*WORK TO COMPLETE*.
1. Decide whether each statement below agrees with the scheduler guide, answering yes or no for (a), (b) and (c) and quoting the guide's deciding words: (a) The default log level is debug. (b) Score state tracks the last scored timestamp. (c) On SIGTERM, the scheduler cancels running jobs right away.
2. Supply the next part of the scheduler guide, picking up after its last sentence.

*PASSAGE*.
^^^^^^^^
The scheduler handles SIGTERM/SIGINT for graceful shutdown:

Stops accepting new jobs
Waits for running jobs to complete
Saves state
Exits cleanly

# Graceful stop
sudo systemctl stop rockfish-detect

# Or with kill
kill -TERM $(pgrep rockfish_detect)

State Management

The scheduler maintains state to avoid redundant work:

Sample State

Tracks which dates have been sampled:

s3://<bucket>/<observation>/sample/.state.json

Skip already-sampled dates on restart.

Score State

Tracks last scored timestamp:

s3://<bucket>/<observation>/score/.state.json

Resume scoring from last checkpoint.

Reset State

# Clear sample state
rockfish_detect -c config.yaml sample --clear

# Force rescore
rockfish_detect -c config.yaml score --since 2025-01-01T00:00:00Z

Monitoring

Log Output

logging:
  level: info
  file: /var/log/rockfish/detect.log

Log levels:

error - Errors only
warn - Warnings and errors
info - Normal operation (default)
debug - Detailed operation
trace - Very verbose

Health Check

# Validate configuration
rockfish_detect -c config.yaml validate

# Test S3 connectivity
rockfish_detect -c config.yaml test-s3

# Check license
rockfish_detect -c config.yaml license

Metrics to Monitor

Metric	Description
Sample job duration	Time to complete sampling
Train job duration	Time to complete training
Flows sampled	Number of flows per sample run
Anomalies detected	High-severity anomalies per day
S3 errors	Failed S3 operations

Multi-Instance Deployment

For high availability or distributed processing:

Separate Responsibilities

# Instance 1: Sampling and training
rockfish_detect -c config-train.yaml run

# Instance 2: Scoring only
rockfish_detect -c config-score.yaml score --continuous

Shared State

All instances read/write to the same S3 bucket. State files prevent duplicate work.
^^^^^^^^
*SUPPLIED DATA*.
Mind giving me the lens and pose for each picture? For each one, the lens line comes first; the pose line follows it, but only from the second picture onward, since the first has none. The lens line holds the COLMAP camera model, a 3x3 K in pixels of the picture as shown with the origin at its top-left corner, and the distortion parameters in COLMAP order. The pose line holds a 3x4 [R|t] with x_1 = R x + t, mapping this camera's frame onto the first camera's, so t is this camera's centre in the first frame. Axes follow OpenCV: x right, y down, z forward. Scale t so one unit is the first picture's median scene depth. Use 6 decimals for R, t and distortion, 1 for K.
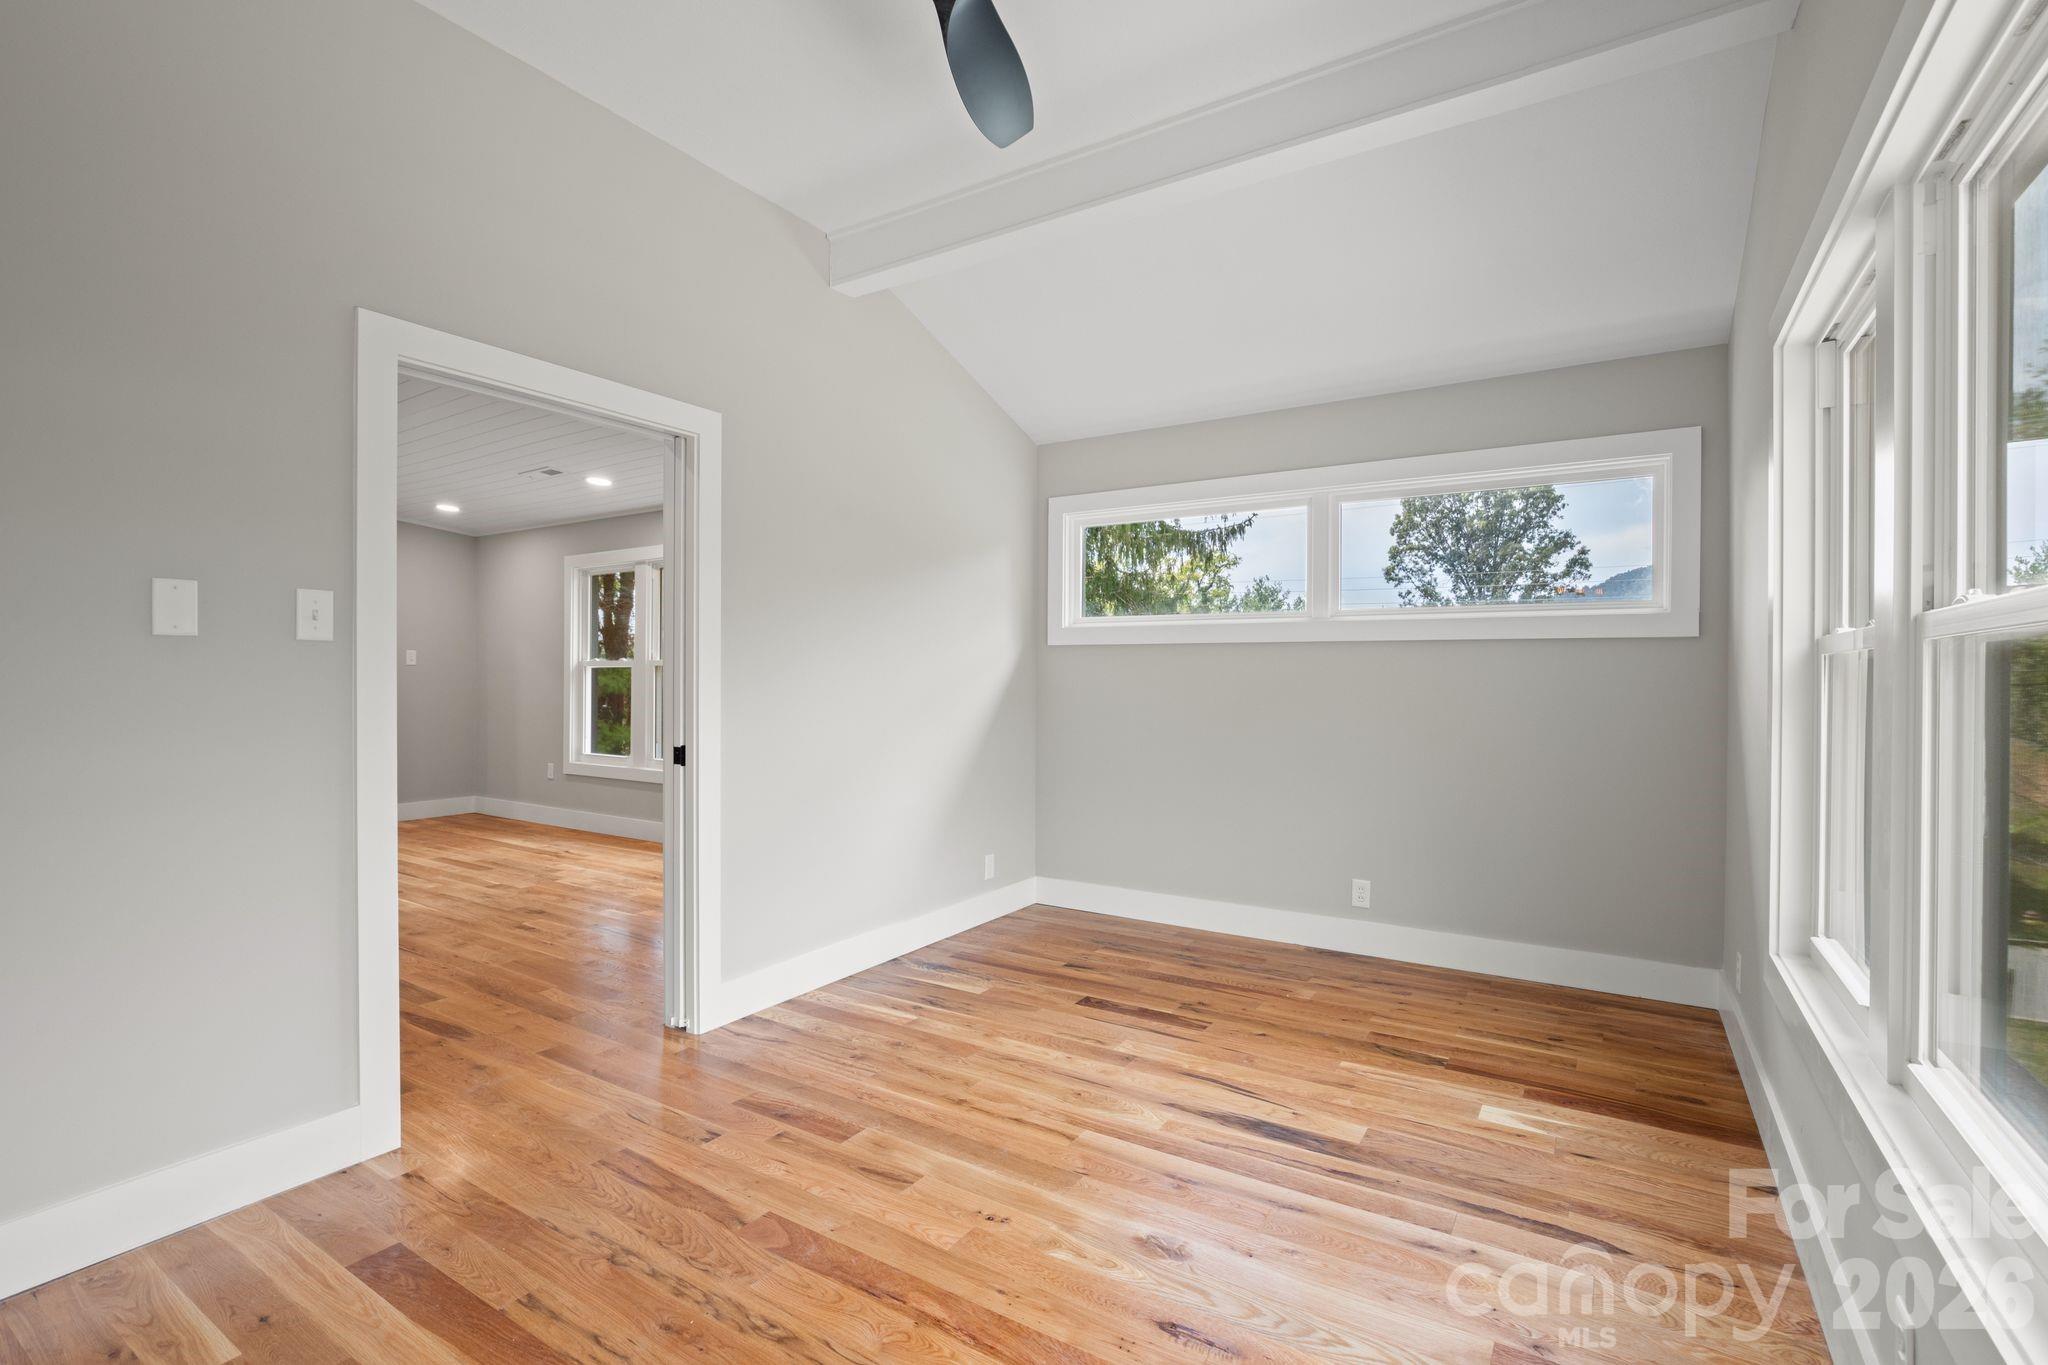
lens RADIAL K [[938.3, 0, 1016.7], [0, 938.3, 685.9], [0, 0, 1]] dist [0.017563, 0.000239]
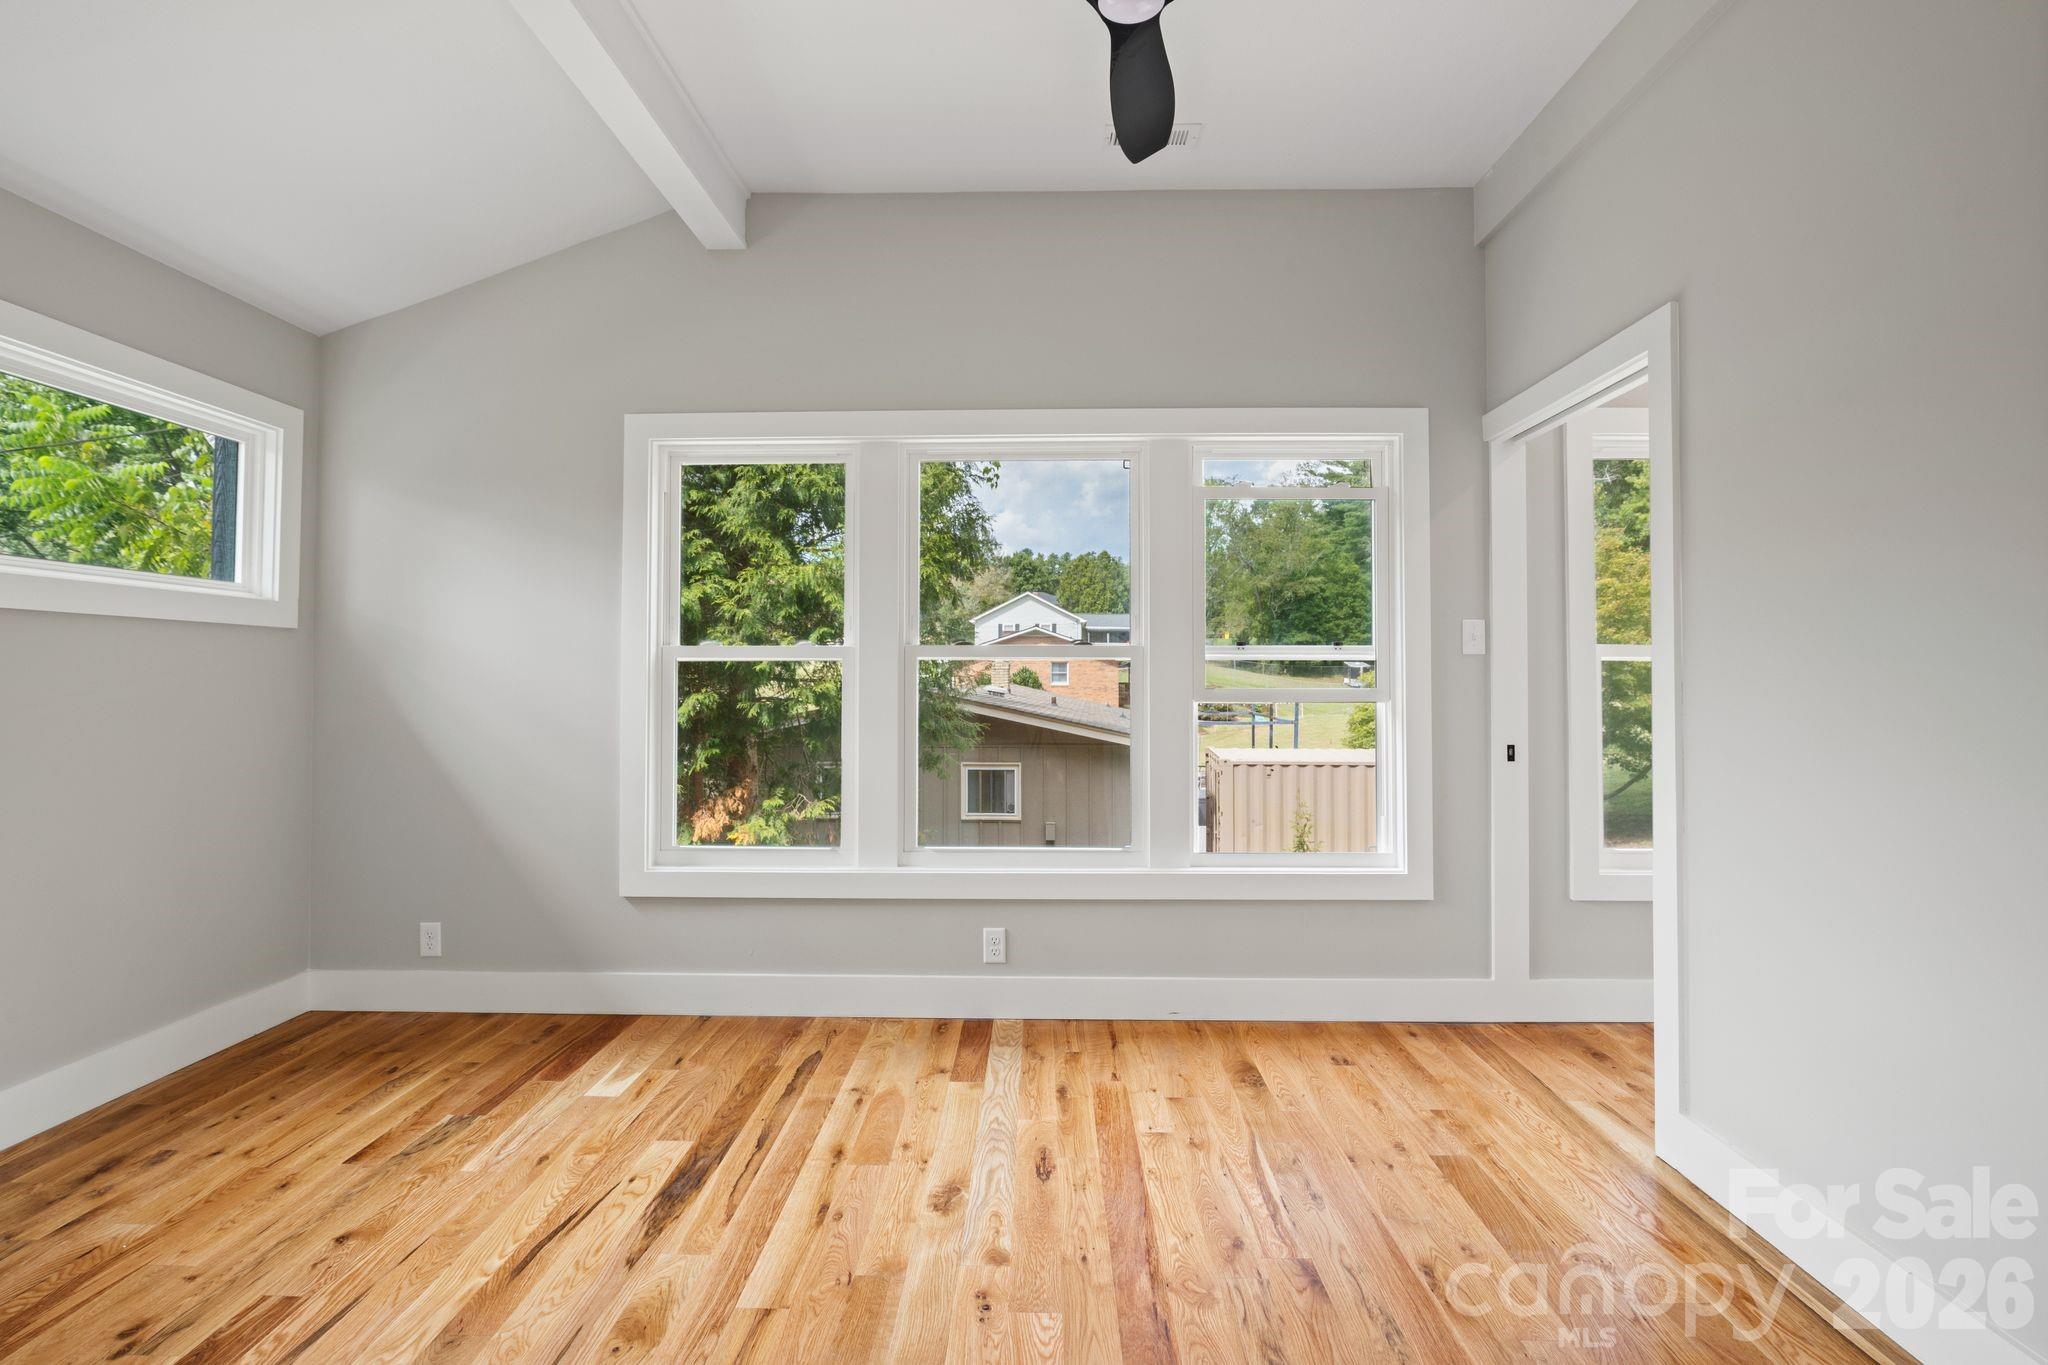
lens RADIAL K [[938.3, 0, 1020.0], [0, 938.3, 674.5], [0, 0, 1]] dist [0.017563, 0.000239]
pose [[-0.516849, 0.001944, 0.856075, -0.602818], [-0.001815, 0.999993, -0.003367, -0.006535], [-0.856075, -0.003294, -0.516841, 1.094921]]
^^^^^^^^
*OUTPUTS IN ORDER*.
1.
(a) No: "info - Normal operation (default)"
(b) Yes: "Tracks last scored timestamp:"
(c) No: "Waits for running jobs to complete"

2.
Protocol Distribution

# Instance 1: TCP
rockfish_detect -c config.yaml run -p tcp

# Instance 2: UDP
rockfish_detect -c config.yaml run -p udp

Troubleshooting

Job Not Running

Check system time (UTC)
Verify schedule configuration
Check logs for errors

Job Failing

# Run manually with verbose output
rockfish_detect -c config.yaml -vv auto

High Memory Usage

Reduce sample_percent
Process protocols sequentially
Limit sample_days

Slow Jobs

Enable parallel_protocols: true
Use faster S3 storage
Increase hardware resources

Parquet Schema

Rockfish exports flow data in Apache Parquet format with IPFIX-compliant field naming. The schema varies by license tier.

Schema by Tier

Tier	Schema Version	Fields	Key Features
Community	v1	44	Basic flow fields
Basic	v1	54	+ nDPI detection, GeoIP (country, city, ASN)
Professional	v2	60	+ GeoIP AS org, nDPI fingerprints
Enterprise	v2	63+	+ Anomaly scores, ML predictions

Community Schema (44 Fields)

Basic flow capture with core network fields.

#	Field	Type	Description
1	version	UInt16	Schema version (1)
2	flowid	String	Unique flow UUID
3	obname	String	Observation domain name
4	stime	Timestamp	Flow start time (UTC)
5	etime	Timestamp	Flow end time (UTC)
6	dur	UInt32	Duration (milliseconds)
7	rtt	UInt32	Round-trip time (microseconds)
8	pcr	Int32	Producer-consumer ratio
9	proto	String	Protocol (TCP, UDP, ICMP)
10	saddr	String	Source IP address
11	daddr	String	Destination IP address
12	sport	UInt16	Source port
13	dport	UInt16	Destination port
14	iflags	String	Initial TCP flags
15	uflags	String	Union of all TCP flags
16	stcpseq	UInt32	Source initial TCP sequence
17	dtcpseq	UInt32	Dest initial TCP sequence
18	svlan	UInt16	Source VLAN ID
19	dvlan	UInt16	Destination VLAN ID
20	spkts	UInt64	Source packet count
21	dpkts	UInt64	Destination packet count
22	sbytes	UInt64	Source byte count
23	dbytes	UInt64	Destination byte count
24	sentropy	UInt8	Source payload entropy (0-255)
25	dentropy	UInt8	Destination payload entropy
26	ssmallpktcnt	UInt32	Source small packets (<60 bytes)
27	dsmallpktcnt	UInt32	Dest small packets
28	slargepktcnt	UInt32	Source large packets (>225 bytes)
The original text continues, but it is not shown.